Camera settings data
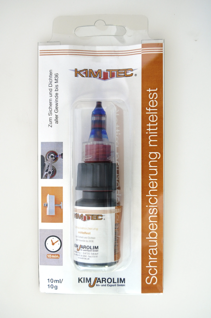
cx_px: 106
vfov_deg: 42.4
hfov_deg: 28.9
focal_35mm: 46
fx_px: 410
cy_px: 159
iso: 800
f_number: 5.6
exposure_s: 1/60
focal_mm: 31
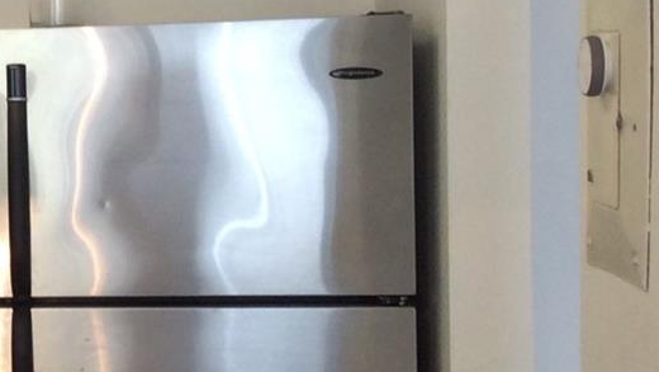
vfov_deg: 11.3
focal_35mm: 107
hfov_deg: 18.4
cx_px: -232
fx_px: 1870
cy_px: 157
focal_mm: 3.3
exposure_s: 1/24
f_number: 2.4
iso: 64
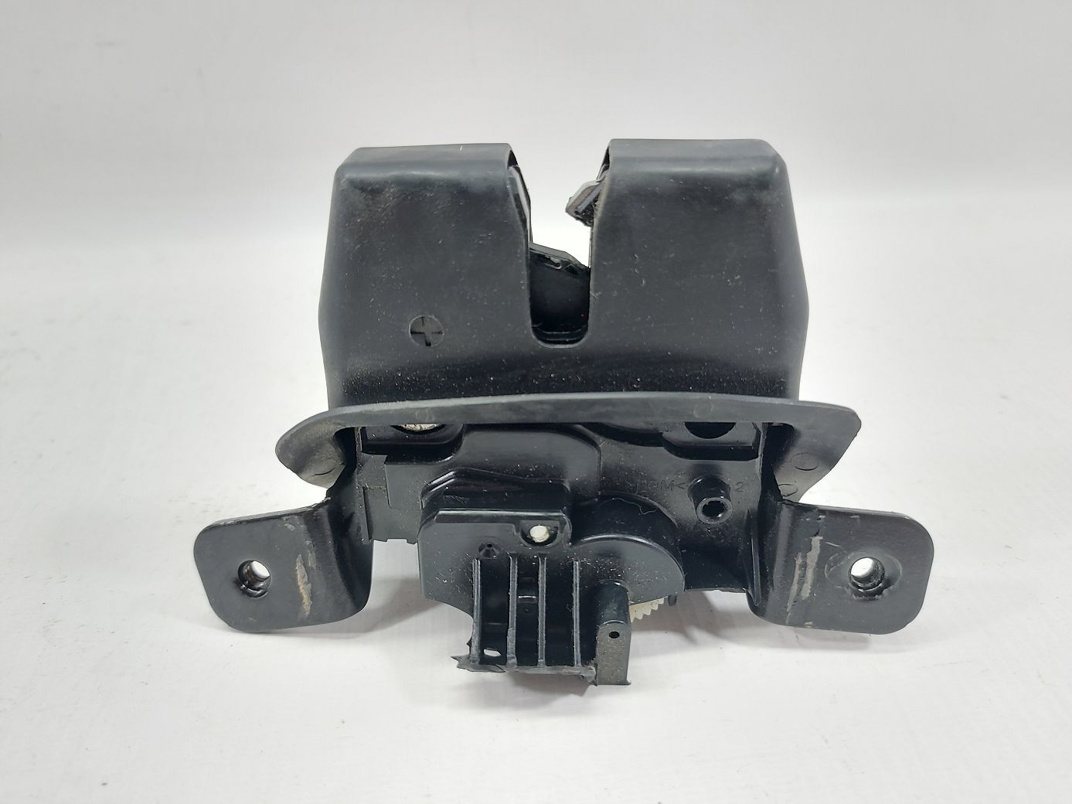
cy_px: 402
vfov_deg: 56.8
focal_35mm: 24
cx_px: 536
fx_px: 743
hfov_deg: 71.6
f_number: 1.8
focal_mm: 5.23
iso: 160
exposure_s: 1/50
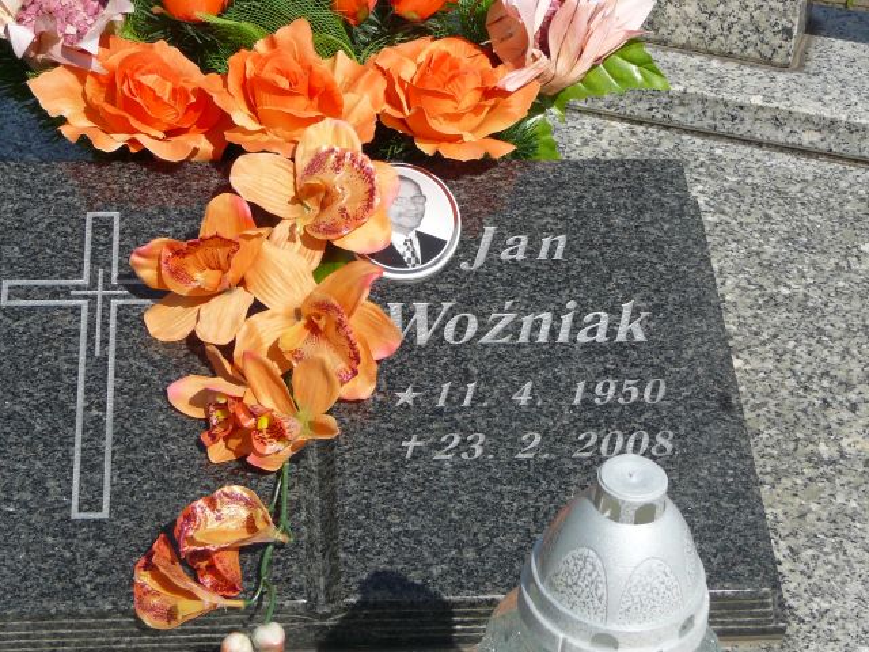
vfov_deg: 19.1
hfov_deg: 25.3
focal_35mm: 77
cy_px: 326
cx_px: 434
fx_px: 1933
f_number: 6.3
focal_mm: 11.5
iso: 80
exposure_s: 1/500
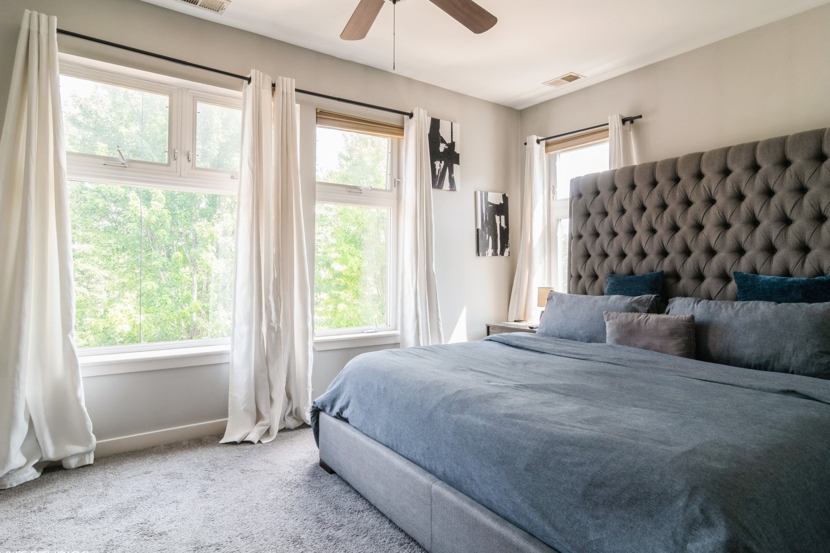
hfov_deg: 86.9
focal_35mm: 19
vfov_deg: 64.5
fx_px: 438
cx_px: 414
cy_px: 277
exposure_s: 1/10
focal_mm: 12
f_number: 8
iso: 200
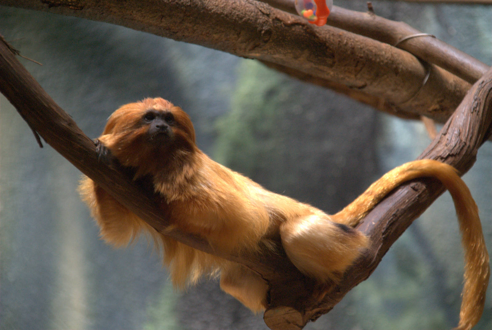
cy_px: 165
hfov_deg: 6.9
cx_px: 246
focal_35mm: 300
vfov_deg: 4.6
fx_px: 4106
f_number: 6.3
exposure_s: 1/60
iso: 1600
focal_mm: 200
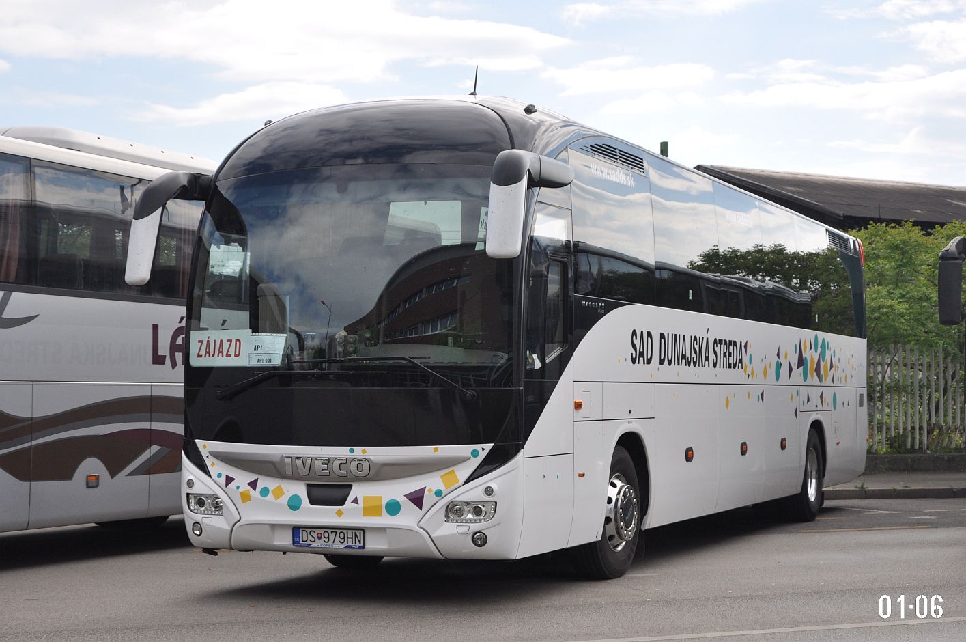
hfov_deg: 29.9
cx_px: 483
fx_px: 1809
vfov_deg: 20.1
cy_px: 321
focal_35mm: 68
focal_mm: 45
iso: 400
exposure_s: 1/1250
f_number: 5.6
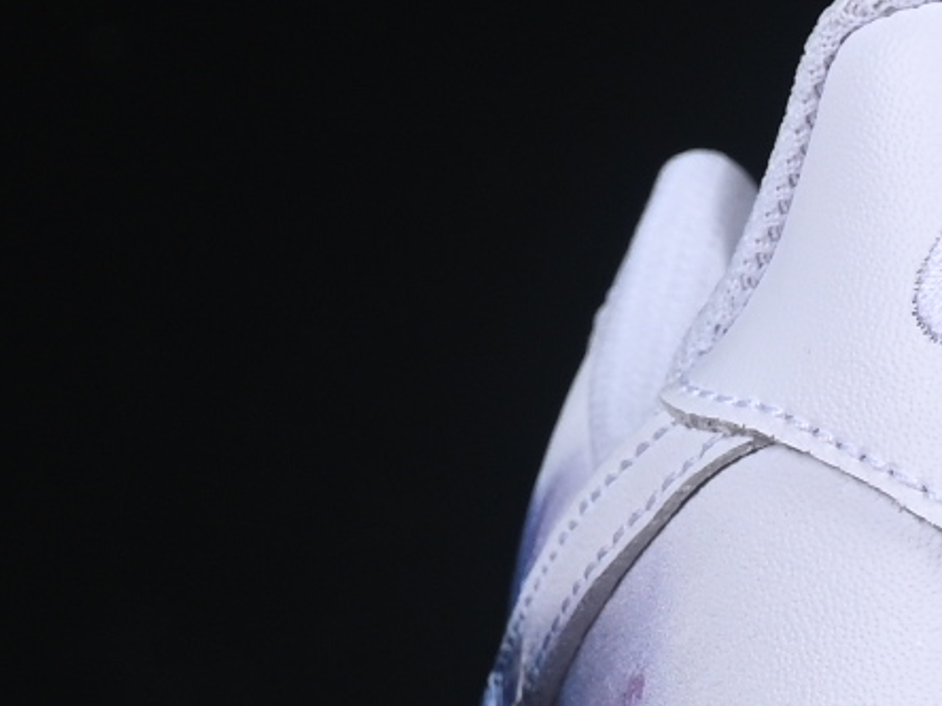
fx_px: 12300
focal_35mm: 452
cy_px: 420
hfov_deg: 4.3
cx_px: 1812
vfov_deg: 3.3
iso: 160
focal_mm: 50
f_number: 8
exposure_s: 1/80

= Task prompt =
Could you print all the entries exactly as they stand, with the pictures left out?

= Response =
cx_px: 106
vfov_deg: 42.4
hfov_deg: 28.9
focal_35mm: 46
fx_px: 410
cy_px: 159
iso: 800
f_number: 5.6
exposure_s: 1/60
focal_mm: 31
vfov_deg: 11.3
focal_35mm: 107
hfov_deg: 18.4
cx_px: -232
fx_px: 1870
cy_px: 157
focal_mm: 3.3
exposure_s: 1/24
f_number: 2.4
iso: 64
cy_px: 402
vfov_deg: 56.8
focal_35mm: 24
cx_px: 536
fx_px: 743
hfov_deg: 71.6
f_number: 1.8
focal_mm: 5.23
iso: 160
exposure_s: 1/50
vfov_deg: 19.1
hfov_deg: 25.3
focal_35mm: 77
cy_px: 326
cx_px: 434
fx_px: 1933
f_number: 6.3
focal_mm: 11.5
iso: 80
exposure_s: 1/500
hfov_deg: 86.9
focal_35mm: 19
vfov_deg: 64.5
fx_px: 438
cx_px: 414
cy_px: 277
exposure_s: 1/10
focal_mm: 12
f_number: 8
iso: 200
cy_px: 165
hfov_deg: 6.9
cx_px: 246
focal_35mm: 300
vfov_deg: 4.6
fx_px: 4106
f_number: 6.3
exposure_s: 1/60
iso: 1600
focal_mm: 200
hfov_deg: 29.9
cx_px: 483
fx_px: 1809
vfov_deg: 20.1
cy_px: 321
focal_35mm: 68
focal_mm: 45
iso: 400
exposure_s: 1/1250
f_number: 5.6
fx_px: 12300
focal_35mm: 452
cy_px: 420
hfov_deg: 4.3
cx_px: 1812
vfov_deg: 3.3
iso: 160
focal_mm: 50
f_number: 8
exposure_s: 1/80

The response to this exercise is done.